Mum was terrified when I told her. I’d never travelled overseas before, let alone on my own, so I understood her anxiety about her youngest child temporarily leaving the nest – after all, I was feeling the anxiety, too. But I had to keep a cool face to let her know that I’m growing up. I was going to prove to her that I’m an adult and I can look after myself, even if it’s just me, Europe, and 19 other people who signed up for the exact same, highly-regimented tour.
I have to admit, though, it took me far longer to hit the ‘Purchase’ button than I’m proud of. Despite having months of research and planning behind me, buying that ticket was the first time that it all sunk in; that it felt real. I held my breath as I clicked ‘Confirm,’ let out a short sigh, and then almost immediately, terror set in.
I had done it. There was no turning back. Two months from that day, I would be hopping on a plane and setting down in Paris.
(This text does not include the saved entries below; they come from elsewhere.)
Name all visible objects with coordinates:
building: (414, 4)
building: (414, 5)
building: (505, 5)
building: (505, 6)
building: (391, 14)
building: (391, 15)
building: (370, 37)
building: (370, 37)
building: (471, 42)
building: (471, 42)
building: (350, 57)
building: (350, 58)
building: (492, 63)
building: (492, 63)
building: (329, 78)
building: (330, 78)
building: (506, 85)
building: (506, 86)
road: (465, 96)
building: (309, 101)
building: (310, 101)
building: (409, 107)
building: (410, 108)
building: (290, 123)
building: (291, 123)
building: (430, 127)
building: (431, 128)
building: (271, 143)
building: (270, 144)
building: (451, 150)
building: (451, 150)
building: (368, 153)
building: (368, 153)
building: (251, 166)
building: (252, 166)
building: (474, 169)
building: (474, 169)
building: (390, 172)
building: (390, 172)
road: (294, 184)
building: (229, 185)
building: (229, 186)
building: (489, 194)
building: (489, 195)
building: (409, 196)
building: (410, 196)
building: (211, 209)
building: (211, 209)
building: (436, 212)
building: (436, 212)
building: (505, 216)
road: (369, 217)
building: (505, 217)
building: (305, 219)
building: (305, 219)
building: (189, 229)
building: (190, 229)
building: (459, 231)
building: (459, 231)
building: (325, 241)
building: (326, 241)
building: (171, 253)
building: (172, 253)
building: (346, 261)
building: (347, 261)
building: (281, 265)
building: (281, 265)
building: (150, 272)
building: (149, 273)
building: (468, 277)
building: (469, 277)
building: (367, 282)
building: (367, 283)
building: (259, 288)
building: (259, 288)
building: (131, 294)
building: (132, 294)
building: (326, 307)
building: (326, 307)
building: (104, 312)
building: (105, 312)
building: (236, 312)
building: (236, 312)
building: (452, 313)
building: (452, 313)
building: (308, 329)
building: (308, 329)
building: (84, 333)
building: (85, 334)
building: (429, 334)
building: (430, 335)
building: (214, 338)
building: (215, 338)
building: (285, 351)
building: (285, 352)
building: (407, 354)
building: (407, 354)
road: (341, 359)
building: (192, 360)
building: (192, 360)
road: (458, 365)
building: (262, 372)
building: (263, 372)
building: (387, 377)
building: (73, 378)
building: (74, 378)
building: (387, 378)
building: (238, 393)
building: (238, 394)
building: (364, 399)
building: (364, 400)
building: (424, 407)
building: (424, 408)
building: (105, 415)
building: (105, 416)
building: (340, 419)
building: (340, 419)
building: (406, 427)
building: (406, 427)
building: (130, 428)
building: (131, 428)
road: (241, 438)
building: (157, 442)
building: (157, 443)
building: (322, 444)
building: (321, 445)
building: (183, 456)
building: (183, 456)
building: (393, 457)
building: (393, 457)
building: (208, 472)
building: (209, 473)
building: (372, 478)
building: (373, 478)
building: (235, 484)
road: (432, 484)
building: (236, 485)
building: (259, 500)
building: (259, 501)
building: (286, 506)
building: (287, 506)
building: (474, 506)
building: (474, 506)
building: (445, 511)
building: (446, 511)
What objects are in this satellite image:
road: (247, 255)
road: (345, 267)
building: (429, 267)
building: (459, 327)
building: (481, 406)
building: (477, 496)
I wouldn’t know a soul and my only guide would be a Lonely Planet travel book for Western Europe, my watch with a built-in compass, and if all else failed, the distinct, bright yellow, impossible-to-miss umbrella of the tour guide I’d be following around.
To say that living out of a backpack without the comforts I’ve taken for granted for so many years was a shock is an understatement. You think, “I’m going to Europe, not Africa, it’ll be fine,” but just wait until you’re standing clueless on a street corner and can’t rely on Google Maps, or you’re lying in bed and can’t fall asleep to re-runs of Friends on the TV. I had to resort to skills I never thought would come in handy, like reading a large, fold-out map or torrenting dozens of movies on Contiki’s many WIFI-enabled buses. It was like the middle ages.
By far, the thing I’m most proud of is that I worked my way through eight different countries, which between them spoke six different languages, despite the fact that I’m not the slightest bit multilingual. Honestly, I’m in disbelief that I successfully embarked through each of those countries without knowing a word of their languages. It just goes to show how quickly I was able to overcome my fears and rise to the challenge of sticking to the strict meeting times of a meticulously planned schedule that didn’t require me to make a single interaction with a local.
But the most surprising part? I made some friends! Like I said, I don’t speak a word of anything other than English, but come my first night in Paris, I’d already made some mates. They had an identical itinerary laid out and one of them even went to the same university that I did.